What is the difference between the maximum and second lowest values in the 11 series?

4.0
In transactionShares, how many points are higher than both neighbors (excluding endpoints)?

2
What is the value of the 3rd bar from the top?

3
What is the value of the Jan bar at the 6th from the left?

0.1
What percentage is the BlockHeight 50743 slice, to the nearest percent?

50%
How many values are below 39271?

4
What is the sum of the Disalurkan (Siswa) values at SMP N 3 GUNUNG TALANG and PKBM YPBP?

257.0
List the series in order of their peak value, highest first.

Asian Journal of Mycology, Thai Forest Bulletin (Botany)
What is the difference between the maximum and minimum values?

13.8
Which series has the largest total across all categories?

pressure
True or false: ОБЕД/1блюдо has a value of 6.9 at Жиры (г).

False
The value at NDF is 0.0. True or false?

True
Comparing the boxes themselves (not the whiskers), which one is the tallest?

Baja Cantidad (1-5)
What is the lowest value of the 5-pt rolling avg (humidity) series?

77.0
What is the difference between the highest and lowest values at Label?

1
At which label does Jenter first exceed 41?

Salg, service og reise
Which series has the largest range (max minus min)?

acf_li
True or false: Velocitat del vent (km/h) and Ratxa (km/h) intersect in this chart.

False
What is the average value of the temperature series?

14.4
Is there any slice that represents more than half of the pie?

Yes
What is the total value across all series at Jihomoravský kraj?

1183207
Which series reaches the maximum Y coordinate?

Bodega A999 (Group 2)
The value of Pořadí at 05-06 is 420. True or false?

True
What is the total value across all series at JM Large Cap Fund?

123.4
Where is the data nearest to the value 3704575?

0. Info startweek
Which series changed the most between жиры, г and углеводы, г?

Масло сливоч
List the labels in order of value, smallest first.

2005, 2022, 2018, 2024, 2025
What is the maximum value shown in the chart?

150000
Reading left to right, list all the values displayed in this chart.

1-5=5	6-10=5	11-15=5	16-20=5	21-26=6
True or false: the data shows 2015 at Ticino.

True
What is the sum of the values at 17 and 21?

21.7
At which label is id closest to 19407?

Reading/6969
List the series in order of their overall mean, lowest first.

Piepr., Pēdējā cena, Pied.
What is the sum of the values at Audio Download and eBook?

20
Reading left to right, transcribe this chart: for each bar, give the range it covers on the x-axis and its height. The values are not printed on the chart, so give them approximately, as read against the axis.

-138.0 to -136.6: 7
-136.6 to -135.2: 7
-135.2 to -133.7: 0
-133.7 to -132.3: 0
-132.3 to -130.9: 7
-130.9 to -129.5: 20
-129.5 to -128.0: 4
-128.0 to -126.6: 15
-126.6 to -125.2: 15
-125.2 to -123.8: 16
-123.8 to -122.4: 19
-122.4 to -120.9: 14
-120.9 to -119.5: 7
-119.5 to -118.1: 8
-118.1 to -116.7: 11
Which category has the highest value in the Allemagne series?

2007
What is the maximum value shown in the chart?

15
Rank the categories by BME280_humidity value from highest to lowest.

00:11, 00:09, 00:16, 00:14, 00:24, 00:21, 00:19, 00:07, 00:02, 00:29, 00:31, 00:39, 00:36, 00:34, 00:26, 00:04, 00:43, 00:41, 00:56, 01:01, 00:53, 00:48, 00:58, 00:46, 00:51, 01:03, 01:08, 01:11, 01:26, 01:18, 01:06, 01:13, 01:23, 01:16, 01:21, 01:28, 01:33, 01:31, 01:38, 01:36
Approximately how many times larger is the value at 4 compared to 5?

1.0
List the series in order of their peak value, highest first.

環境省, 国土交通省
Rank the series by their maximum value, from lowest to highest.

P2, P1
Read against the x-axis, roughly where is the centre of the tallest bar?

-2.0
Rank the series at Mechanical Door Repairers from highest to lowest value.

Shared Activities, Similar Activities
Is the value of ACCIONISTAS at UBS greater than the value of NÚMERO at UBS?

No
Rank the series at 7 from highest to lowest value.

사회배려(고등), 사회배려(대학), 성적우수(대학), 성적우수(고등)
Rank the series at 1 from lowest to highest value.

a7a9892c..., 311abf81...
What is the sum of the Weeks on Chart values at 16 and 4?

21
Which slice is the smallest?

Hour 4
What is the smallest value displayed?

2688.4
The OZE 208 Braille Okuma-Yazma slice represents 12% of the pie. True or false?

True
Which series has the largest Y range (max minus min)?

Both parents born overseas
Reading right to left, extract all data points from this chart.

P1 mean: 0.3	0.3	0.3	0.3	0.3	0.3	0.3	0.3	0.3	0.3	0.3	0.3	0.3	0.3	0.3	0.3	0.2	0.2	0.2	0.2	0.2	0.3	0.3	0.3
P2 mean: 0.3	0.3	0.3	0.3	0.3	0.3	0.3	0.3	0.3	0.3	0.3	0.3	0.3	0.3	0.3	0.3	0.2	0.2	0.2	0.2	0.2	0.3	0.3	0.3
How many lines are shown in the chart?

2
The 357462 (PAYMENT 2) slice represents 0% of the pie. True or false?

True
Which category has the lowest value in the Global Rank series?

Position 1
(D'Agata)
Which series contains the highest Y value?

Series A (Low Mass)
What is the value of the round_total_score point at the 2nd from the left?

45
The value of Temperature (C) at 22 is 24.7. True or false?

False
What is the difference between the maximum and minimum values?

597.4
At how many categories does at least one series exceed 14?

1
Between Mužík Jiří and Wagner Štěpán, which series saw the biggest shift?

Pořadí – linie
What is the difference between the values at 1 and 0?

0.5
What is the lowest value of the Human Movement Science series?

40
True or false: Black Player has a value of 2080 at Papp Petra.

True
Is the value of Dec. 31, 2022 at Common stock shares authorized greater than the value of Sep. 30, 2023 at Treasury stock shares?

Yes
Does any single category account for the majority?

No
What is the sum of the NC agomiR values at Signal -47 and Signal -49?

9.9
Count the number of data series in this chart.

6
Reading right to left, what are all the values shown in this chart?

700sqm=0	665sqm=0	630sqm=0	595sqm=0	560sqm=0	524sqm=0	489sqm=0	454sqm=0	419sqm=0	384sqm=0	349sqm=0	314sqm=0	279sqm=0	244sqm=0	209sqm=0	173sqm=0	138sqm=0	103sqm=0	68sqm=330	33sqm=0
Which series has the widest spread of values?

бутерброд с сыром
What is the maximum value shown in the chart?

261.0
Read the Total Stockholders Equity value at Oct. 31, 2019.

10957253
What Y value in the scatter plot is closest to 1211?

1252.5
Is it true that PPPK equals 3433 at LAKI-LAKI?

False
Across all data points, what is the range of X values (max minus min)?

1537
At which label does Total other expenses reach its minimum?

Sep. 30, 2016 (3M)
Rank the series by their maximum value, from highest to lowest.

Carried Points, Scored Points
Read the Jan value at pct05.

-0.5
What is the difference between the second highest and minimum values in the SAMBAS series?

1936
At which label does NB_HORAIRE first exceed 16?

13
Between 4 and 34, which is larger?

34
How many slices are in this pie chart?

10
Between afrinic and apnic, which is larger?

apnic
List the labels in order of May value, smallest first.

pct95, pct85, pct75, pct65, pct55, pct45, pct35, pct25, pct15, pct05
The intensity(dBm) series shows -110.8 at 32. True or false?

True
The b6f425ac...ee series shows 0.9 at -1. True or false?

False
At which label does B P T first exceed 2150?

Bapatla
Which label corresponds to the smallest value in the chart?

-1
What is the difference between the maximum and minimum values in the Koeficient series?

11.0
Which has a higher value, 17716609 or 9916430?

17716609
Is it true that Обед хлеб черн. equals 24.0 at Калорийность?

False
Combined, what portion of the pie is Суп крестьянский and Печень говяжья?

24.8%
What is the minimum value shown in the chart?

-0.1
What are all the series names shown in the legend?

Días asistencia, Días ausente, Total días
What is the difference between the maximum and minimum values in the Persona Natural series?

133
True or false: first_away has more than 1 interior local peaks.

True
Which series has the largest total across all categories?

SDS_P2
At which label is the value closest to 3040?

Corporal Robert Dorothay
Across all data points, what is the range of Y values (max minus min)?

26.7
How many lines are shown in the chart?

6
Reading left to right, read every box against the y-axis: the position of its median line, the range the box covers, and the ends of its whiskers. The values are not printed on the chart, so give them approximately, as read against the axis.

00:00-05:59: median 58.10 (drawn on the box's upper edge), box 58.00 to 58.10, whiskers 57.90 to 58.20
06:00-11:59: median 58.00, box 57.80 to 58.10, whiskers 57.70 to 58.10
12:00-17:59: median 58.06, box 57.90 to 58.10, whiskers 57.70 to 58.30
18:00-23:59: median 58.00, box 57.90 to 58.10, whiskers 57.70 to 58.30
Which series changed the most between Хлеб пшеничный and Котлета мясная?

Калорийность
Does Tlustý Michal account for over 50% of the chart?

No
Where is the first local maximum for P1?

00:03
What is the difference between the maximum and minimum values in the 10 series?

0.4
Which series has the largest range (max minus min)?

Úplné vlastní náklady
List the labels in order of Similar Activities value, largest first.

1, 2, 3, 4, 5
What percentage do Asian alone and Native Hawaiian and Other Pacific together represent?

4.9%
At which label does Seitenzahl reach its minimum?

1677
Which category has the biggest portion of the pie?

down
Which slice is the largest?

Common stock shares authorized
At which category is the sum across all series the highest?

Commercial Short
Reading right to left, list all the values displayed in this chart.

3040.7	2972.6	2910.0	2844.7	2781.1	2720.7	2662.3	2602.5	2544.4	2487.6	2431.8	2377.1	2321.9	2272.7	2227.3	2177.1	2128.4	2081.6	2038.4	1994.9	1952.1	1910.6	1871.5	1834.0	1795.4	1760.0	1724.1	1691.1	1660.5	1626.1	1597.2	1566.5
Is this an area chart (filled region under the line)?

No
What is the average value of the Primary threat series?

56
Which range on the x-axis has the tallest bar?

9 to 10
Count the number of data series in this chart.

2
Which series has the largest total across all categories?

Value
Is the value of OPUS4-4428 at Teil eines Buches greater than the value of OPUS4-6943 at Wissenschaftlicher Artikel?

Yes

## TASK DESCRIPTION
Reproduce word for word the lines from the start of the records through the line containing "What is the value of the Jan".

## OUTPUT FOR THIS EXERCISE
What is the difference between the maximum and second lowest values in the 11 series?

4.0
In transactionShares, how many points are higher than both neighbors (excluding endpoints)?

2
What is the value of the 3rd bar from the top?

3
What is the value of the Jan bar at the 6th from the left?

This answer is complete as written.